Brion, with a kindling heart, watched them ride away.
CHAPTER XVIII.
HOPE DEFERRED
A month passed, and still the promised communication from London delayed to come. The interval was spent by Brion in alternations of feverish hope and stoic resignation: now he would rise to heights of glowing expectancy, crediting his intrepid friend, in whose vocabulary the word impossible seemed to have no place, with an almost supernatural sagacity, now lament that he had ever permitted those old emotions, long precipitated and settled down, to be stirred up again to his futile misery. It was and could be nothing but an idle dream. Even were his lady, by any mad chance, as yet unwed, was it credible that a life so full, so prosperous and so courted as hers must have been during these years would have remained dedicate to that childish memory, or have come to regard it—at best, perhaps, with a little humorous tenderness—as anything but the half-forgotten idyll of a summer’s day? No, it was not credible, and it was a bitter weakness in him ever to have listened to that insidious tempter who had set re-flaming in him a long subdued fire. Out with it; cold water it; stamp it down, and this time for good and all!
And then straight the revulsion would follow, and he would bemoan himself for a false knight, whose faith was not proof against the first test of separation. Had she not vowed herself his for evermore, chosen him her champion, pledged him to an eternal fidelity, declared passionately that she would kill herself rather than be made untrue to him? Base and craven, he was unworthy to be called her lover, who could so misdoubt her, lacking a shred of evidence.
And so swung the pendulum, this way and that, until there came a memorable day—but well into the second month—when the longed-for despatch was actually delivered into his hands, and conveyed by him to a private place, and there eagerly broken and read.
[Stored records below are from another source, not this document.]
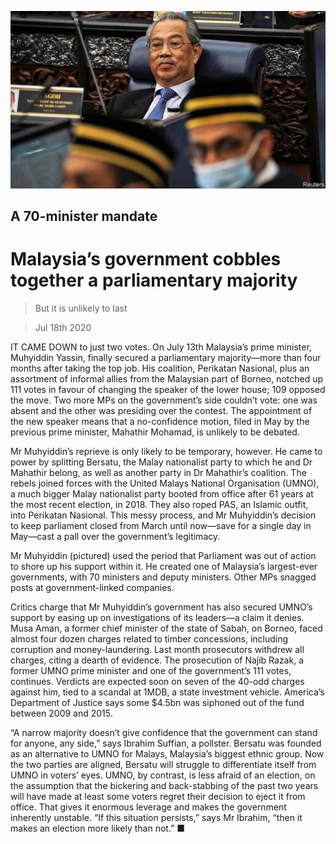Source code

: ![](./images/20200718_ASP002_0.jpg)

## A 70-minister mandate

# Malaysia’s government cobbles together a parliamentary majority

> But it is unlikely to last

> Jul 18th 2020

IT CAME DOWN to just two votes. On July 13th Malaysia’s prime minister, Muhyiddin Yassin, finally secured a parliamentary majority—more than four months after taking the top job. His coalition, Perikatan Nasional, plus an assortment of informal allies from the Malaysian part of Borneo, notched up 111 votes in favour of changing the speaker of the lower house; 109 opposed the move. Two more MPs on the government’s side couldn’t vote: one was absent and the other was presiding over the contest. The appointment of the new speaker means that a no-confidence motion, filed in May by the previous prime minister, Mahathir Mohamad, is unlikely to be debated.

Mr Muhyiddin’s reprieve is only likely to be temporary, however. He came to power by splitting Bersatu, the Malay nationalist party to which he and Dr Mahathir belong, as well as another party in Dr Mahathir’s coalition. The rebels joined forces with the United Malays National Organisation (UMNO), a much bigger Malay nationalist party booted from office after 61 years at the most recent election, in 2018. They also roped PAS, an Islamic outfit, into Perikatan Nasional. This messy process, and Mr Muhyiddin’s decision to keep parliament closed from March until now—save for a single day in May—cast a pall over the government’s legitimacy.

Mr Muhyiddin (pictured) used the period that Parliament was out of action to shore up his support within it. He created one of Malaysia’s largest-ever governments, with 70 ministers and deputy ministers. Other MPs snagged posts at government-linked companies.

Critics charge that Mr Muhyiddin’s government has also secured UMNO’s support by easing up on investigations of its leaders—a claim it denies. Musa Aman, a former chief minister of the state of Sabah, on Borneo, faced almost four dozen charges related to timber concessions, including corruption and money-laundering. Last month prosecutors withdrew all charges, citing a dearth of evidence. The prosecution of Najib Razak, a former UMNO prime minister and one of the government’s 111 votes, continues. Verdicts are expected soon on seven of the 40-odd charges against him, tied to a scandal at 1MDB, a state investment vehicle. America’s Department of Justice says some $4.5bn was siphoned out of the fund between 2009 and 2015.

“A narrow majority doesn’t give confidence that the government can stand for anyone, any side,” says Ibrahim Suffian, a pollster. Bersatu was founded as an alternative to UMNO for Malays, Malaysia’s biggest ethnic group. Now the two parties are aligned, Bersatu will struggle to differentiate itself from UMNO in voters’ eyes. UMNO, by contrast, is less afraid of an election, on the assumption that the bickering and back-stabbing of the past two years will have made at least some voters regret their decision to eject it from office. That gives it enormous leverage and makes the government inherently unstable. “If this situation persists,” says Mr Ibrahim, “then it makes an election more likely than not.” ■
The young Captain wrote very pleasantly, in the Italian script then growing into fashion with the cultured, and in that fluent graceful style which presently came to make him notable among writers of note. He was very much occupied, it appeared. He had made his début at Court and been well received. He was full of engagements and plans and ambitions, and he discoursed at some length on the flattering attentions he had excited, seeming to linger a little complacently over this opportunity to draw his own portrait for his own behoof. Indeed, it was Raleigh, Raleigh most of the way, until the hasty postscript, and in that he referred again to the advisability of his young friend coming to enlarge his views of life in London, adding last, for all the satisfaction of his reader, these words:—
‘Think not I have forgot my promise to serve you in a certain matter, the will whereto, were I my own master, should bring it to a short conclusion. The truth is, if I could turn to it, my worries were the less, seeing I am so beset with divers claims and importunities that scarce can I call a moment of my time my own. Yet, be patient: patience proves oft the speedful suitor.’